Bayer plans to discuss the data from the ARAMIS trial with health authorities regarding
the submission of new drug applications. Bayer has been granted Fast Track designation
by the U.S. Food and Drug Administration (FDA) for darolutamide in men with nmCRPC.
Darolutamide is being developed jointly by Bayer and Orion Corporation, a globally
operating Finnish pharmaceutical company.
Detailed study results
The MFS benefit observed with darolutamide was consistent across all subgroups of
patients. In an interim analysis of OS, darolutamide showed a positive trend, with a
29 percent reduction in the risk of death (HR=0.71, 95% CI 0.50-0.99; P=0.045, median
In addition, darolutamide plus ADT demonstrated a significant benefit over placebo plus
ADT for time to pain progression (40.3 months compared to 25.4 months; HR=0.65, 95%
CI 0.53-0.79; P<0.001) and time to cytotoxic chemotherapy (median not reached
compared to 38.2; HR=0.43, 95% CI 0.31-0.60; P<0.001). Another secondary endpoint,
time to first symptomatic skeletal event (SSE), also demonstrated a benefit in favor of
darolutamide (median not reached). Darolutamide extended progression-free survival
(PFS) (36.8 months compared to 14.8 months; HR=0.38, 95% CI 0.32-0.45; P<0.001),
with a 62 percent risk reduction of local progression, distant metastases or death.

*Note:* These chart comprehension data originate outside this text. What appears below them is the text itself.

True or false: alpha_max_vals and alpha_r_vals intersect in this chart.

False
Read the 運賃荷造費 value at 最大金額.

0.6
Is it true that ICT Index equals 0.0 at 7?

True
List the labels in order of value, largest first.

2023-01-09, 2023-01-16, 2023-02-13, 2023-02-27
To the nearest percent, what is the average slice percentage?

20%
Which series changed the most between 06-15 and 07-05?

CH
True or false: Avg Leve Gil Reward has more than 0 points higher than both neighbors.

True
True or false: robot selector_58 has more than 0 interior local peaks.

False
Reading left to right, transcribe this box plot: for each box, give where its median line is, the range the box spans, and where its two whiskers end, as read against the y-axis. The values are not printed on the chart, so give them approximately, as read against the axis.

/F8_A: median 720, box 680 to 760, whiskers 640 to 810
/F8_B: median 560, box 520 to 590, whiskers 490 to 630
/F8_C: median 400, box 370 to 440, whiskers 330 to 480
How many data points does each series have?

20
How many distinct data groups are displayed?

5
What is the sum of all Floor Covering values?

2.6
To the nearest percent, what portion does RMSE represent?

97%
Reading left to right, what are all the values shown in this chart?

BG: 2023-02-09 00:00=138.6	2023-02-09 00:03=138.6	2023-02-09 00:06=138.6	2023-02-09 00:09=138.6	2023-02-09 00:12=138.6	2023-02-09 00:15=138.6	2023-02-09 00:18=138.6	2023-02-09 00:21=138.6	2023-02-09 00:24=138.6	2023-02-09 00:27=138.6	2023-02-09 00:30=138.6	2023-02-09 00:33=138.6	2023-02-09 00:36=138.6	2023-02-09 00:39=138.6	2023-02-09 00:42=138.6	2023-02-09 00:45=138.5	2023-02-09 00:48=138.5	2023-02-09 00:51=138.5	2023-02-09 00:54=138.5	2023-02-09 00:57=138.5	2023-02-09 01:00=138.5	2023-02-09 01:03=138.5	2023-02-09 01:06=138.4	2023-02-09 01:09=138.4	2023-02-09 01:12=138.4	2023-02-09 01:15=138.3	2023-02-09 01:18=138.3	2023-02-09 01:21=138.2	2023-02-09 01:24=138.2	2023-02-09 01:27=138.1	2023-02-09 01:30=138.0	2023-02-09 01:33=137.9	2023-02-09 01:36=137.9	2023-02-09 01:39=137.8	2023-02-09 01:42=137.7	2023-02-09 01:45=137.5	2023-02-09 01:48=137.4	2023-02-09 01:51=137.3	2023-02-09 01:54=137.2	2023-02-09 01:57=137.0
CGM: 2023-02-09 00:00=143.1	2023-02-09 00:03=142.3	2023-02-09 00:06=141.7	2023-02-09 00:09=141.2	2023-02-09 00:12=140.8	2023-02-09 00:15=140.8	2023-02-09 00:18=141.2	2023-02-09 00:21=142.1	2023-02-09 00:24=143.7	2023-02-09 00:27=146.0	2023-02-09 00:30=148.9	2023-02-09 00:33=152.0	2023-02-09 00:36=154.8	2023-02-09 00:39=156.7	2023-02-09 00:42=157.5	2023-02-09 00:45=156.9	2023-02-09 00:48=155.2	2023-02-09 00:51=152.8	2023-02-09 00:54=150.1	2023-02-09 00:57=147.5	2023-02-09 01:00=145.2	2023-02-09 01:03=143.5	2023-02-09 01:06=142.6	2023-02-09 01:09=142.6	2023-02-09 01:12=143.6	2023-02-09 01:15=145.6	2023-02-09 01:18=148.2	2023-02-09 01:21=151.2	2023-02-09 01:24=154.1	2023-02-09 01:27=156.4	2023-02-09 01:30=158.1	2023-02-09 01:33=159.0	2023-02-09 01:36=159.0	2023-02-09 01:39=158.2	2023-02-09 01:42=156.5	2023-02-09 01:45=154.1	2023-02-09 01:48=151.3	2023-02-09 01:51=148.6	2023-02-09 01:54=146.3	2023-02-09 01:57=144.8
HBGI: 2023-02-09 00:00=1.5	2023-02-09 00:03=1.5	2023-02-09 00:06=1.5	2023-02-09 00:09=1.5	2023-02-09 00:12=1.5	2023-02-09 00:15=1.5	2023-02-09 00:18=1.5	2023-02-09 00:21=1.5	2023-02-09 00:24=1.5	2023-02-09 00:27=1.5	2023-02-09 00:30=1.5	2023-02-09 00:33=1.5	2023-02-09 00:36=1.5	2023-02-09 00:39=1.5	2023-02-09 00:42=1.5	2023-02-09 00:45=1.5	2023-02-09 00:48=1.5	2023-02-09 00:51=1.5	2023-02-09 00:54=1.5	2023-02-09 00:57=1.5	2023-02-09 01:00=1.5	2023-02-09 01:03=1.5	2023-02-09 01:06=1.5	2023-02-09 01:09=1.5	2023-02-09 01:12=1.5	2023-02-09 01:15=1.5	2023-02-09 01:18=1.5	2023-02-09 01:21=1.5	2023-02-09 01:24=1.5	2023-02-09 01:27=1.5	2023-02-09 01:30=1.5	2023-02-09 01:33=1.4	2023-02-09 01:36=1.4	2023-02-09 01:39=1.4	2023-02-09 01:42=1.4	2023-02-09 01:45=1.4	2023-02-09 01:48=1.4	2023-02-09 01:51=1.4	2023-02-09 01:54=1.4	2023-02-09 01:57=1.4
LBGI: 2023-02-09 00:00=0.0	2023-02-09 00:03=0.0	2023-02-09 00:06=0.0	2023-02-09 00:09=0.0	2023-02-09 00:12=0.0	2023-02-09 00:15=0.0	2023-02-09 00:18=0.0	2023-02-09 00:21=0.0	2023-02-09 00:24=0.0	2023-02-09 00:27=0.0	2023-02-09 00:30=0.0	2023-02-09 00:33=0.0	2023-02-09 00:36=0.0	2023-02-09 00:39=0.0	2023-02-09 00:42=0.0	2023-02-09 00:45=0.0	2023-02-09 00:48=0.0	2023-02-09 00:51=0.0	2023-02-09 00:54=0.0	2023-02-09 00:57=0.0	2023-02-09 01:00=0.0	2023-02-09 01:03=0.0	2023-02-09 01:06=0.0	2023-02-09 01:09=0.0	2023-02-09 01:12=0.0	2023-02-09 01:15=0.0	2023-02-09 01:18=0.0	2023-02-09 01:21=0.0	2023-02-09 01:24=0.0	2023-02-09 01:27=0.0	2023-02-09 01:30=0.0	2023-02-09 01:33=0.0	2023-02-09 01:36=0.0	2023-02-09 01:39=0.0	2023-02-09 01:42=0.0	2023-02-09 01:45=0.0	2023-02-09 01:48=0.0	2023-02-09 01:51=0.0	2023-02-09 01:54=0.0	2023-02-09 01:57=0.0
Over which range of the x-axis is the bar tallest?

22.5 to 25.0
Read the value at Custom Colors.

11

Incidence of treatment-emergent AEs was similar between darolutamide and placebo;
most AEs were grade 1 and 2 (55 percent with darolutamide plus ADT and 54 percent
with placebo plus ADT). Compared to placebo plus ADT, darolutamide plus ADT did not
increase rates of critical AEs including, but not limited to, seizures, falls, fractures, rash,
cognitive disorder, mental impairment or hypertension. Patients with a history of seizure
were not excluded from the study.
The results of Patient Reported Outcomes (PRO)-based endpoints (based on the
Functional Assessment of Cancer Therapy-Prostate; FACT-P, European Organisation for
Research and Treatment of Cancer quality of life; EORTC-QLQ-PR25, and EQ-5D-3L
questionnaires) demonstrated maintenance of health-related quality of life (HRQoL) with a
positive trend favoring darolutamide over placebo.